The social association that games give has helped many individuals through beyond two years of social detachment. “The Among Us craze showed us that people are looking to build communities around games, and socially networked gaming is only going to grow over the next few years,” says Vazquez. Playing online games opens ways to worldwide gaming communities, with users communicating with one another inside the game or employing multichannel platforms like Discord.
“Gaming is not something you do privately in your home anymore,” says Walter. “Games provide a space for us to rethink and refashion our social relationships.”
The boundaries of game arts will continue to blur.
Games like Sonic the Hedgehog and Pokemon have proactively made progress in narrative film, with varying achievements, and Assassin’s Creed is coming to Netflix. Be that as it may, Vazquez predicts we’ll see a more significant amount of the impact of gaming on past variations before long as producers and animators use game creation platforms like Unreal Engine.
The surprising popularity of Dungeons & Dragons as a type of passive entertainment likewise addresses this separation of limits between genres. “D&D was designed to be interactive, personal, and ephemeral,” says Walter, “but now shows like Critical Role feature professional actors who record campaigns and stream them on multiple platforms as video content and podcasts.”

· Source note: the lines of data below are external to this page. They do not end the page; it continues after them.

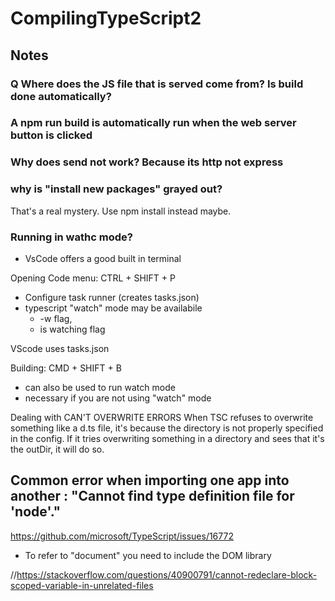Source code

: # CompilingTypeScript2

## Notes
###  Q Where does the JS file that is served come from? Is build done automatically?
### A npm run build is automatically run when the web server button is clicked

### Why does send not work? Because its http not express

### why is "install new packages" grayed out?
That's a real mystery. Use npm install instead maybe.

### Running in wathc mode?
- VsCode offers a good built in terminal

Opening Code menu: CTRL + SHIFT + P
 - Configure task runner (creates tasks.json)
 - typescript "watch" mode may be availabile
    - -w flag,
    - is watching flag

VScode uses tasks.json

Building: CMD + SHIFT + B
  - can also be used to run watch mode
  - necessary if you are not using "watch" mode

Dealing with CAN'T OVERWRITE ERRORS
When TSC refuses to overwrite something like a d.ts file, it's because the directory is not properly specified in the config. If it tries overwriting something in a directory and sees that it's the outDir, it will do so.

## Common error when importing one app into another : "Cannot find type definition file for 'node'."
https://github.com/microsoft/TypeScript/issues/16772

- To refer to "document" you need to include the DOM library

//https://stackoverflow.com/questions/40900791/cannot-redeclare-block-scoped-variable-in-unrelated-files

Also, expect the line between games and different everyday issues to additionally disintegrate sooner rather than later. We are as of now seeing the blurring of marketing and gaming, and Walter guesses that combination will turn out to be more consistent later on since the intuitiveness and reward design of games can be so strong. In any case, he calls attention to the fact that game design can reform ways to deal with treatment for trauma and different therapies and emphatically affect education.
“The overall trend we are seeing is the blurring of the boundaries between the game world and everything else,” says Walter. “In the future, games will cross boundaries of genres, cultures, technologies, and platforms.” “The future of game design will be some new hybrid thing that we can’t even imagine yet.”